7100 N. Financial Drive, Suite 101, Fresno, California
 
93720
(Address of Principal Executive Offices)
 
(Zip Code)
 
Registrant’s telephone number, including area code:  (559) 298-1775
 
(Former Name or Former Address, if Changed Since Last Report)          Not Applicable
 
Check the appropriate box below if the Form 8-K is intended to simultaneously satisfy the filing obligation of the registrant under any of the following provisions:
 
o    Written communications pursuant to Rule 425 under the Securities Act (17 CFR 230.425)
 
o    Soliciting material pursuant to Rule 14a-12 under the Exchange Act (17 CFR 240.14a-12)
 
o    Pre-commencement communications pursuant to Rule 14d-2(b) under the Exchange Act (17 CFR 240.14d-2(b))
 
o    Pre-commencement communications pursuant to Rule 13e-4(c) under the Exchange Act (17 CFR 240.13e-4(c))

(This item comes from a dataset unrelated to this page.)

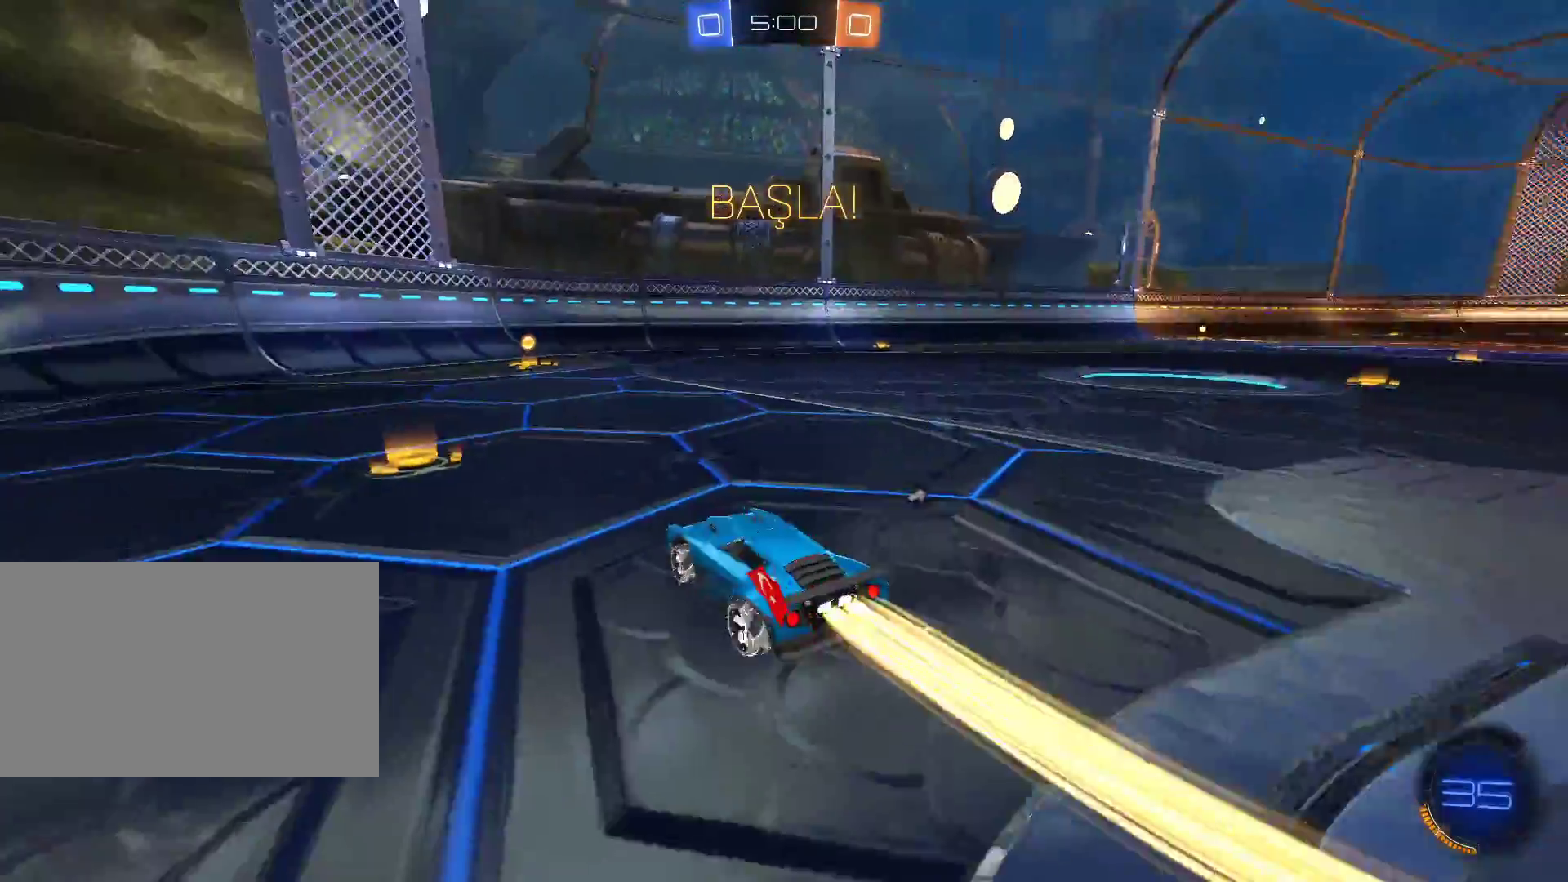
{"keys": ["w"], "mouse": ["left"], "events": [[317, "space", "down"], [401, "space", "up"]]}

Item 1.01 Entry into a Material Definitive Agreement.
 
On December 19, 2012, Central Valley Community Bancorp (NASDAQ: CVCY), a bank holding company headquartered in Fresno, California, and Visalia Community Bank (OTCBB: VSMU), headquartered in Visalia, California, entered into an Agreement and Plan of Reorganization and Merger (the “Merger Agreement”). Under the terms of the agreement, Visalia Community Bank, with four branches in Visalia and one branch in Exeter, will merge with Central Valley Community Bancorp’s subsidiary, Central Valley Community Bank (the “Merger”). The transaction is subject to customary closing conditions, including regulatory approvals and approval by Visalia Community Bank’s shareholders. The Central Valley Community Bancorp and Visalia Community Bank boards of directors have unanimously approved the transaction, which is expected to close in the second quarter of 2013.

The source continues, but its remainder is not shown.